● COMPLETE THE FOLLOWING:
1. Reproduce the forum thread word for word, from "I got hooked" to "for the support.".
2. Return every line of the rows that contains the string "EDGE", matching case exactly.

● EXTRACT:
:::

Im doing the same. I have no credit card debt... just a car payment and tractor payment, but man... hard to buy vehicles and pay them off, anymore. The financing terms are longer than the vehicles life span!


----------



## Duff (Jan 12, 2020)

I got hooked on the Dave Ramsey show when I drove for a living, it's just common sense, but it's been tough for me to stay on board. I had a major health scare last year, but doing much better now thanks to JESUS ( I'm serious). I want to finish the Ramsey plan soon. Thanks all for the support.


----------



## armyadarkness (Dec 7, 2020)

Duff said:


> much better now thanks to JESUS


You'll get no arguments from me... That guy's a whiz with an orbital sander and a spray gun.


----------



## armyadarkness (Dec 7, 2020)

Seriously, though... Everyone needs to find their happy place and their savior. Lifes not as complicated as we all make it, but sometimes clarity can seem impossible. Keep the faith my friend, and do what works for you!


----------



## Duff (Jan 12, 2020)

The short version is: I had a tough patch in life, looked for JESUS, found him, and been doing better ever since.


----------



## armyadarkness (Dec 7, 2020)

glad that it all worked out for you, my friend


----------



## Duff (Jan 12, 2020)

I brought the bad and the good upon myself, wish I would've came around sooner though.


----------

:::

● THE INPUT:
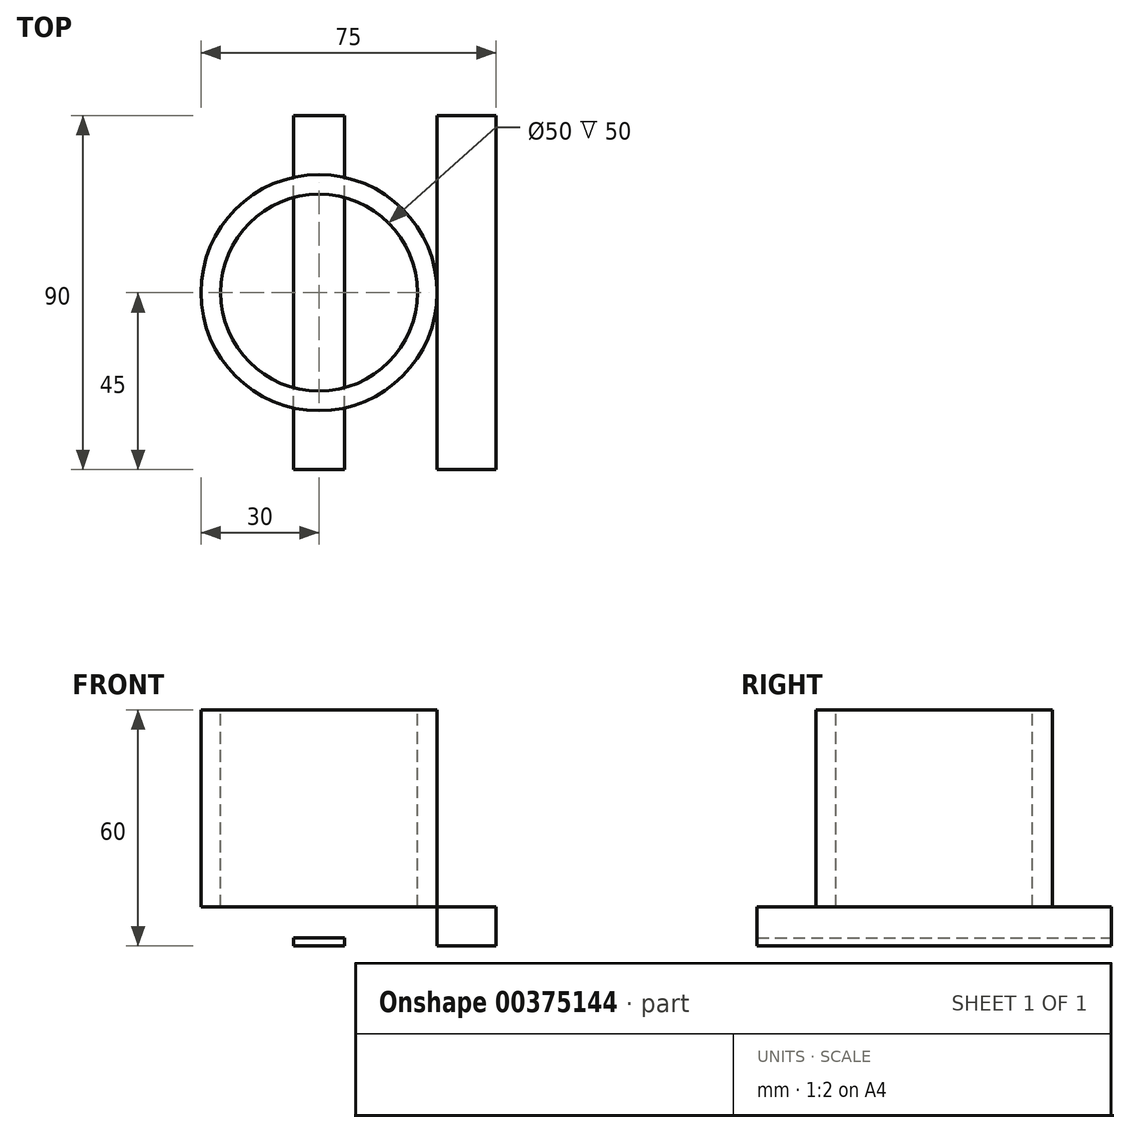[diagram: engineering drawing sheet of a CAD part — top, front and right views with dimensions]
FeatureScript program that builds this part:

:::

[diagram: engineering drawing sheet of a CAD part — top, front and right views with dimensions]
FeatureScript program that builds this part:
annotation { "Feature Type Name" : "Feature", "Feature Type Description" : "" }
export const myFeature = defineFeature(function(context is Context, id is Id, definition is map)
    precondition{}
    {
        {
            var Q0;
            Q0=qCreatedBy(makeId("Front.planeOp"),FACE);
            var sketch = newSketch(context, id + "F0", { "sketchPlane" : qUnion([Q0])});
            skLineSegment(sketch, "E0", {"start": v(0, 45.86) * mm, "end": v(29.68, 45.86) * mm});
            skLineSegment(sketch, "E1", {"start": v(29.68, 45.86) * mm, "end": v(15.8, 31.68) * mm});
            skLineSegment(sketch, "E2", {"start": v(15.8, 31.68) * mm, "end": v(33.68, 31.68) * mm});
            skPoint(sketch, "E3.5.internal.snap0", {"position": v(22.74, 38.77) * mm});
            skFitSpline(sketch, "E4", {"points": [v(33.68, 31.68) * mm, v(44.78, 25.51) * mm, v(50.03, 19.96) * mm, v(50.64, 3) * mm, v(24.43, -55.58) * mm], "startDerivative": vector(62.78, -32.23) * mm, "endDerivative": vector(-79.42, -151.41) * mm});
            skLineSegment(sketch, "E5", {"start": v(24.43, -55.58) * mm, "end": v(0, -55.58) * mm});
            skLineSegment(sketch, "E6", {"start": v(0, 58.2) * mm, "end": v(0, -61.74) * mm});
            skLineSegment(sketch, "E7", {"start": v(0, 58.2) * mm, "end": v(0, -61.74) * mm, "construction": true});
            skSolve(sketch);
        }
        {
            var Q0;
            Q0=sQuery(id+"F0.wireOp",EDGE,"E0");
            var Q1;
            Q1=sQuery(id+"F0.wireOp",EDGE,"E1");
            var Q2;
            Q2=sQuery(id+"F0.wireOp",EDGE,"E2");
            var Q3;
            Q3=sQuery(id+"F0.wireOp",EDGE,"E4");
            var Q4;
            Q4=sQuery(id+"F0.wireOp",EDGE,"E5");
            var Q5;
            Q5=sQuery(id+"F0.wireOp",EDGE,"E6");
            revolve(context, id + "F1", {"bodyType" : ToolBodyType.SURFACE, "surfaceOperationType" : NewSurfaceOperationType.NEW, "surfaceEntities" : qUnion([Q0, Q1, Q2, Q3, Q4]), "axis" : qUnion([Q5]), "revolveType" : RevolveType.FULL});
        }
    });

:::

● TASK-BY-TASK RESULTS:
1.
I got hooked on the Dave Ramsey show when I drove for a living, it's just common sense, but it's been tough for me to stay on board. I had a major health scare last year, but doing much better now thanks to JESUS ( I'm serious). I want to finish the Ramsey plan soon. Thanks all for the support.

2.
            Q0=sQuery(id+"F0.wireOp",EDGE,"E0");
            Q1=sQuery(id+"F0.wireOp",EDGE,"E1");
            Q2=sQuery(id+"F0.wireOp",EDGE,"E2");
            Q3=sQuery(id+"F0.wireOp",EDGE,"E4");
            Q4=sQuery(id+"F0.wireOp",EDGE,"E5");
            Q5=sQuery(id+"F0.wireOp",EDGE,"E6");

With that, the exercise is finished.